#### Given records ####

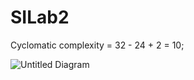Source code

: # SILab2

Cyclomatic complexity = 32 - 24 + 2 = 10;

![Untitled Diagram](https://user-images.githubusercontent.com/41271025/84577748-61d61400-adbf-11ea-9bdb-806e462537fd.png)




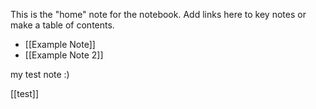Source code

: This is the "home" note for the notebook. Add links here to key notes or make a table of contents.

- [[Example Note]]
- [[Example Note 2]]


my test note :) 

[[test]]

####

• **Task prompt**
Please retype the text of the items above word for word, leaving out the pictures.

• **Exercise result**
Source code

: # SILab2

Cyclomatic complexity = 32 - 24 + 2 = 10;

![Untitled Diagram](https://user-images.githubusercontent.com/41271025/84577748-61d61400-adbf-11ea-9bdb-806e462537fd.png)




Source code

: This is the "home" note for the notebook. Add links here to key notes or make a table of contents.

- [[Example Note]]
- [[Example Note 2]]


my test note :) 

[[test]]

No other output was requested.